> Exercise directions
Would you transcribe each entry precisely as it stands, setting aside any images?

> Working data
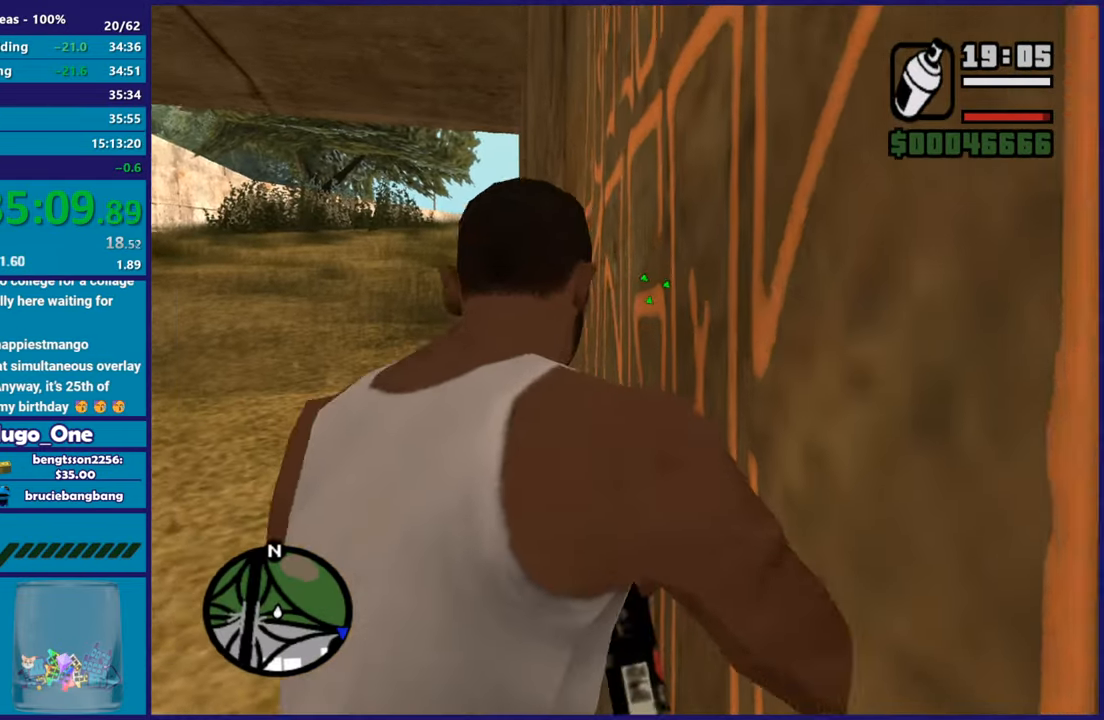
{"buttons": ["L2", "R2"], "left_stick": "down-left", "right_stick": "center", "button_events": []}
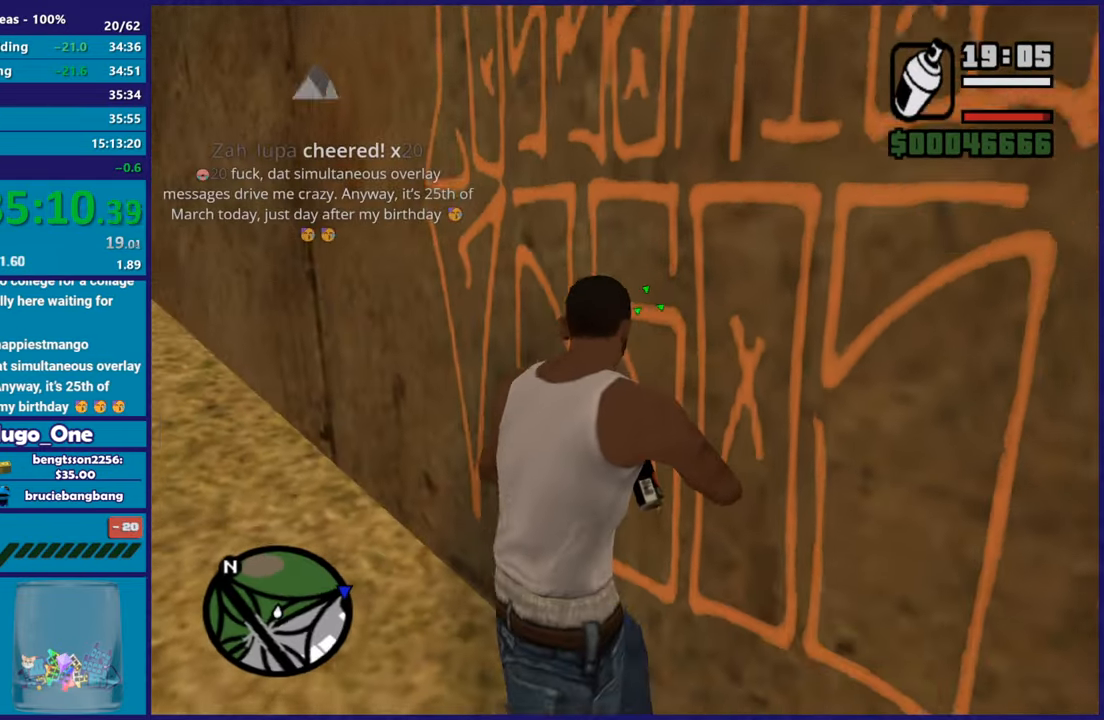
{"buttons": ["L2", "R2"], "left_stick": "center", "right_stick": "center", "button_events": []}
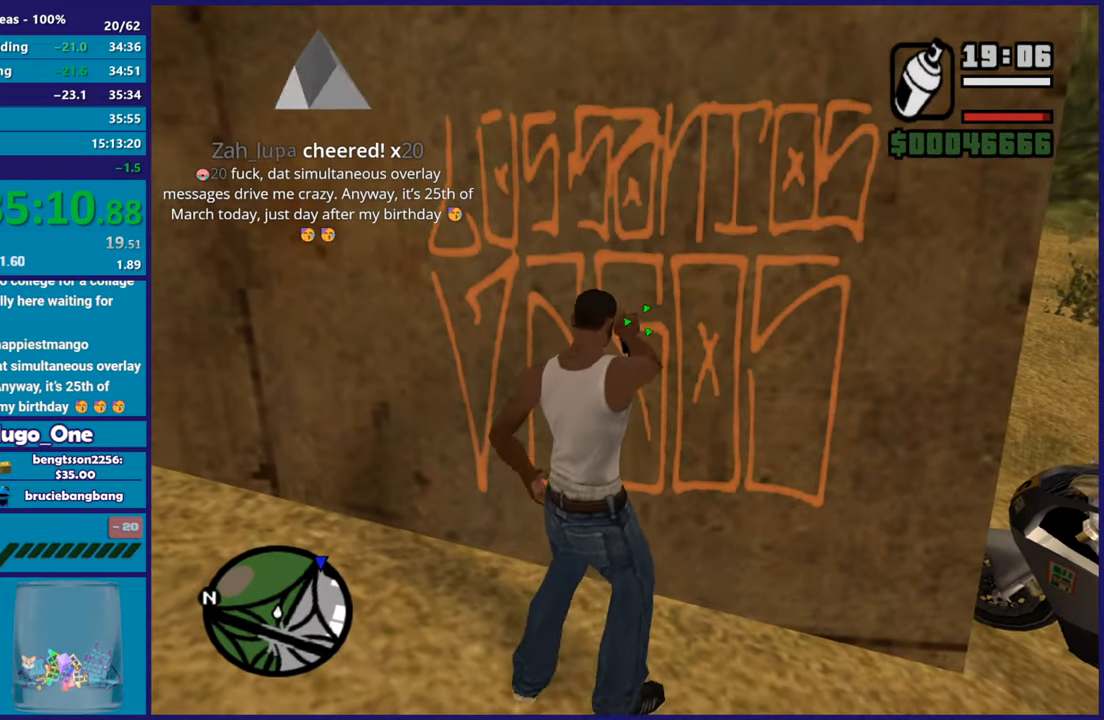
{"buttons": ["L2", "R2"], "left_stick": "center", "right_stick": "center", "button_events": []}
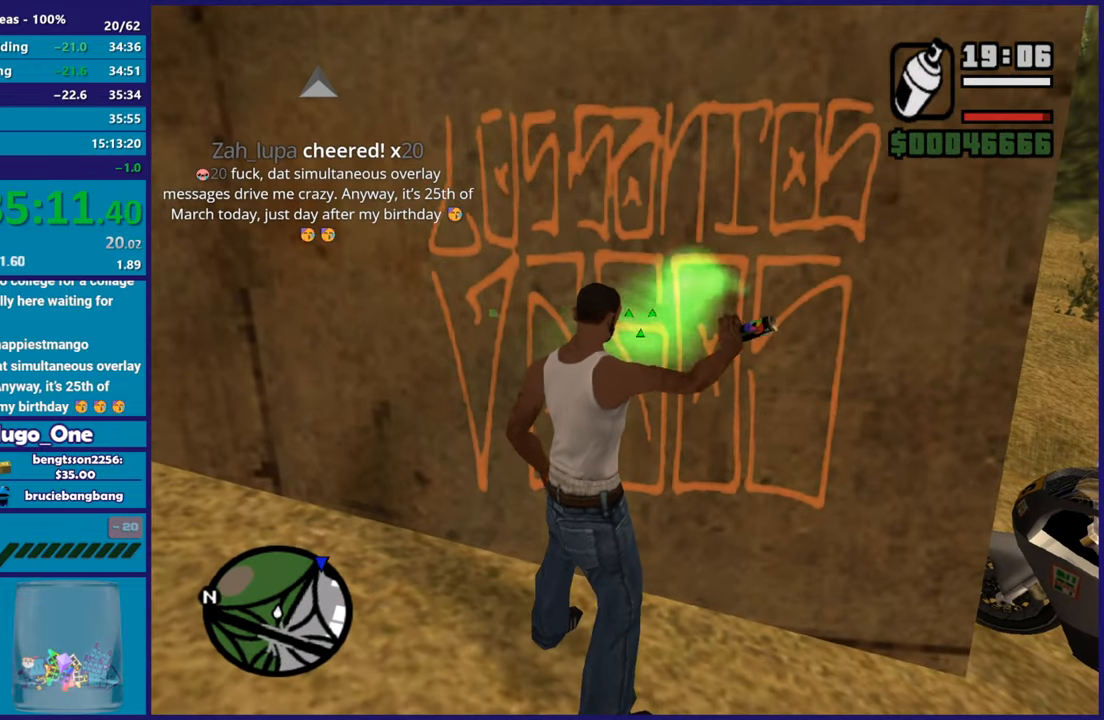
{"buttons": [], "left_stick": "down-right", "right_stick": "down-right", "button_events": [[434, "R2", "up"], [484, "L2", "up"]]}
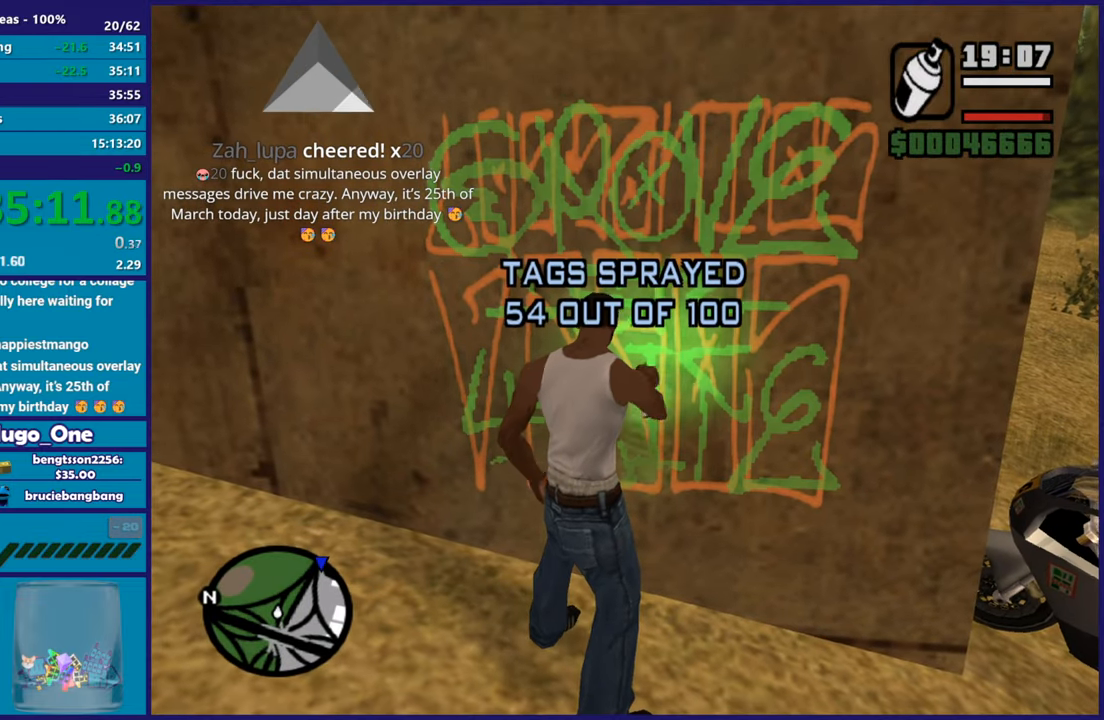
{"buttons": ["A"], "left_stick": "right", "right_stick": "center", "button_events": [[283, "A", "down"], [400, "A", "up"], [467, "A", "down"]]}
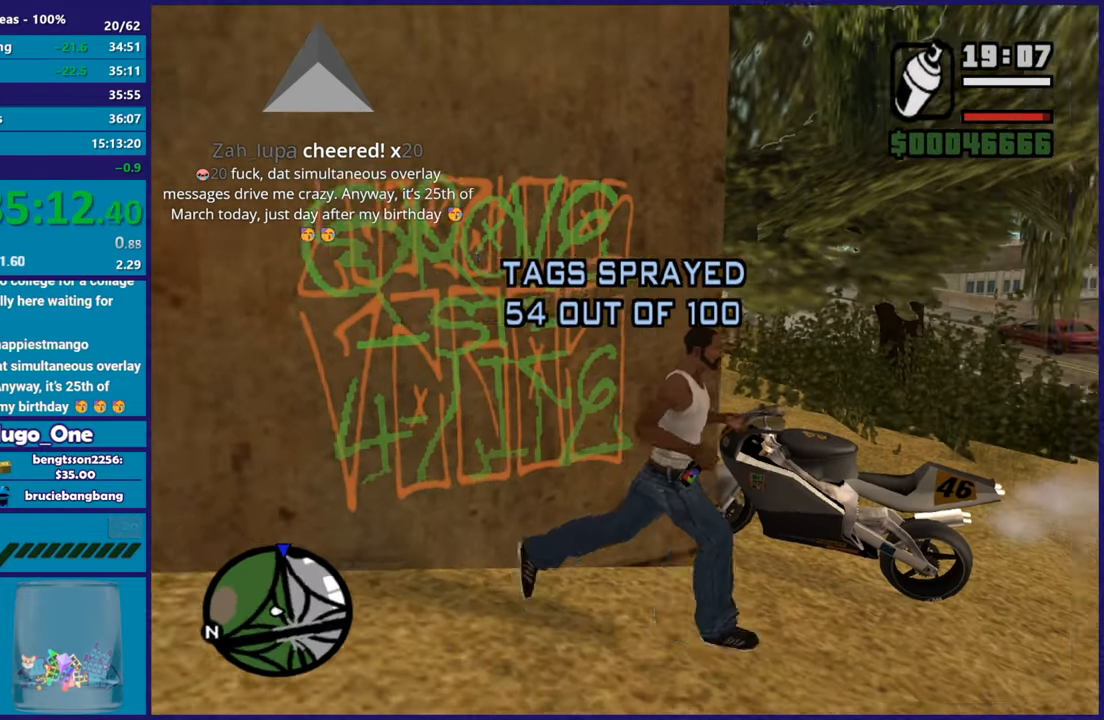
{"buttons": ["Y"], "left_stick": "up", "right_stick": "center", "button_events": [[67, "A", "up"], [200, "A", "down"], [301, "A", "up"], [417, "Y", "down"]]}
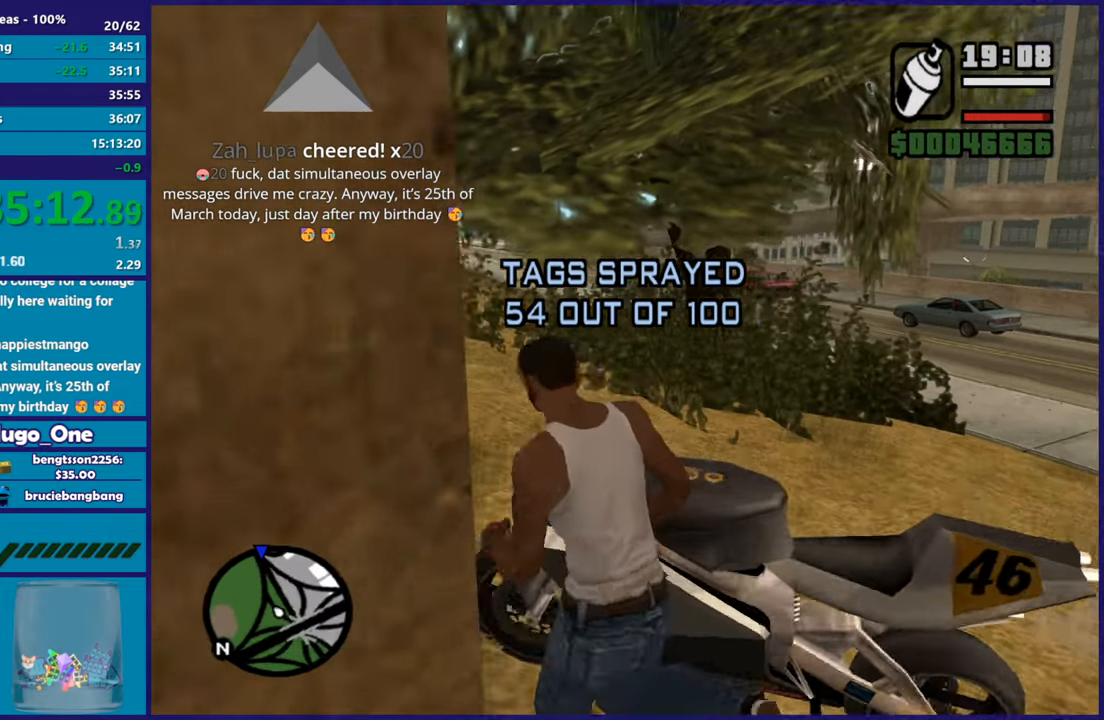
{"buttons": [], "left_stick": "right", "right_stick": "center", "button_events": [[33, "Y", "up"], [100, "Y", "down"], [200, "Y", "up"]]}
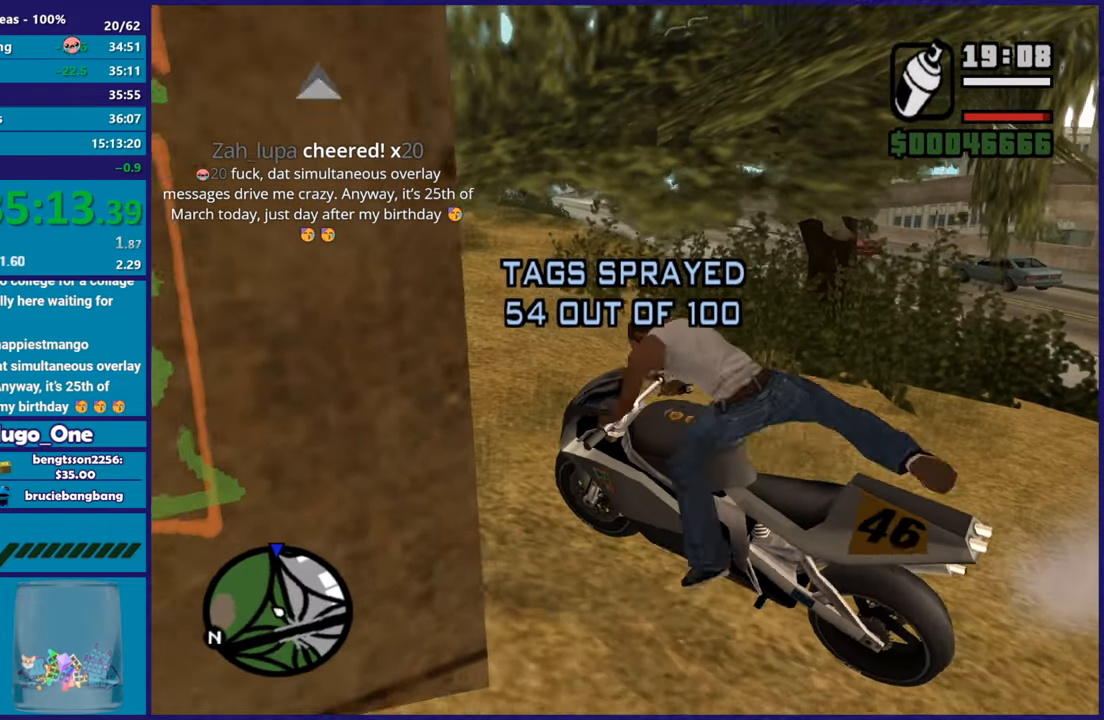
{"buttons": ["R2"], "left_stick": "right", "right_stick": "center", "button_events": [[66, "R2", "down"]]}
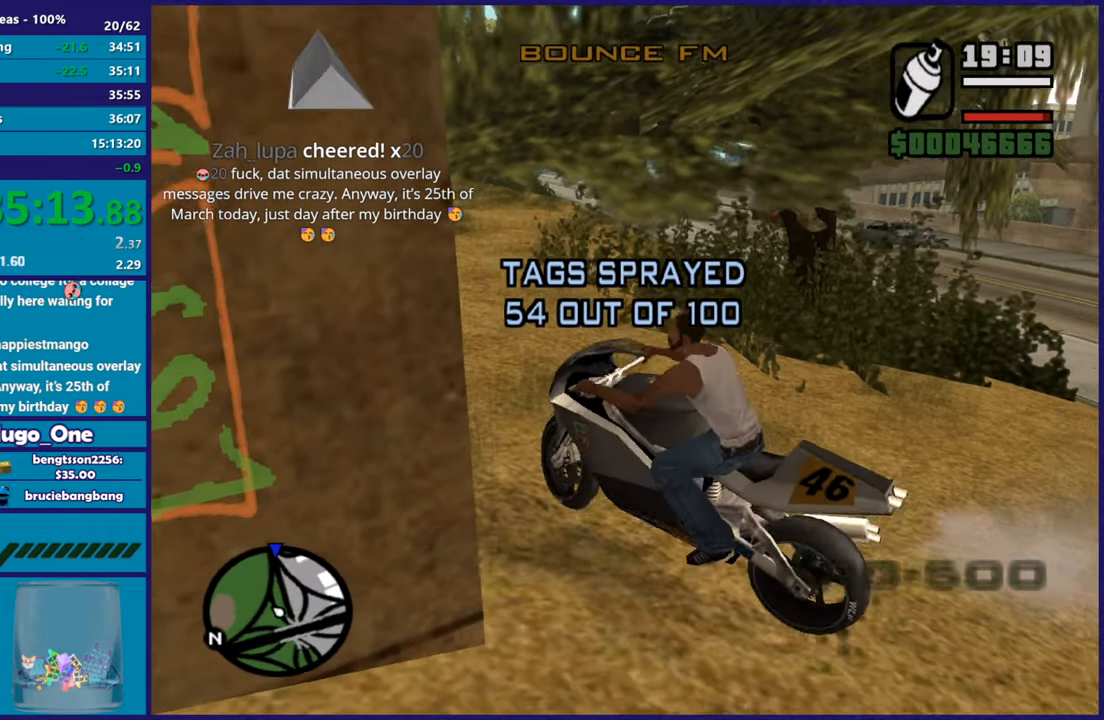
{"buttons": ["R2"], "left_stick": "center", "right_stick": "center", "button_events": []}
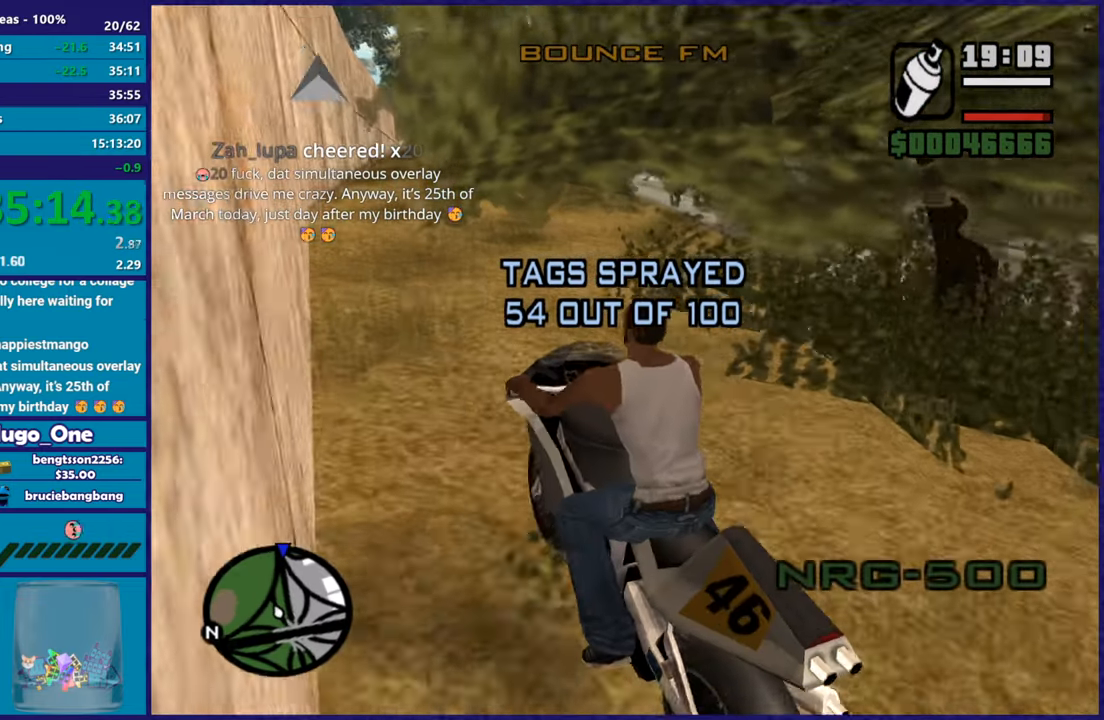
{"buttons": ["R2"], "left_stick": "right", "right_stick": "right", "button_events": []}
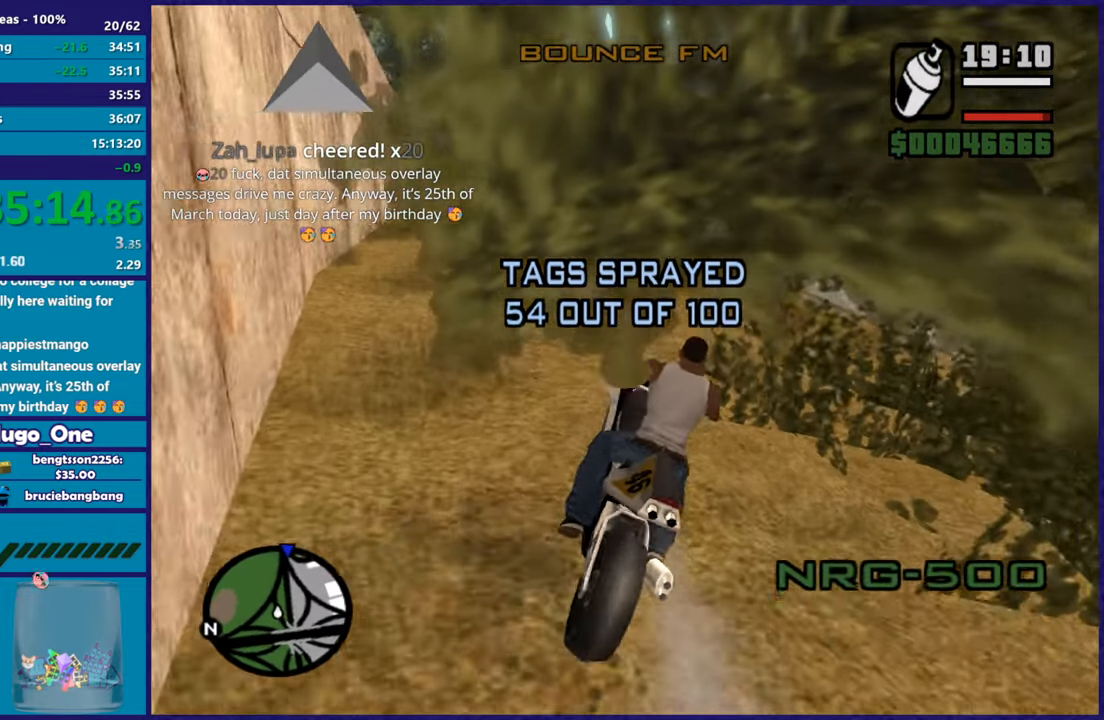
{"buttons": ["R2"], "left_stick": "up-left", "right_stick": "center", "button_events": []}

> Answer
{"buttons": ["L2", "R2"], "left_stick": "down-left", "right_stick": "center", "button_events": []}
{"buttons": ["L2", "R2"], "left_stick": "center", "right_stick": "center", "button_events": []}
{"buttons": ["L2", "R2"], "left_stick": "center", "right_stick": "center", "button_events": []}
{"buttons": [], "left_stick": "down-right", "right_stick": "down-right", "button_events": [[434, "R2", "up"], [484, "L2", "up"]]}
{"buttons": ["A"], "left_stick": "right", "right_stick": "center", "button_events": [[283, "A", "down"], [400, "A", "up"], [467, "A", "down"]]}
{"buttons": ["Y"], "left_stick": "up", "right_stick": "center", "button_events": [[67, "A", "up"], [200, "A", "down"], [301, "A", "up"], [417, "Y", "down"]]}
{"buttons": [], "left_stick": "right", "right_stick": "center", "button_events": [[33, "Y", "up"], [100, "Y", "down"], [200, "Y", "up"]]}
{"buttons": ["R2"], "left_stick": "right", "right_stick": "center", "button_events": [[66, "R2", "down"]]}
{"buttons": ["R2"], "left_stick": "center", "right_stick": "center", "button_events": []}
{"buttons": ["R2"], "left_stick": "right", "right_stick": "right", "button_events": []}
{"buttons": ["R2"], "left_stick": "up-left", "right_stick": "center", "button_events": []}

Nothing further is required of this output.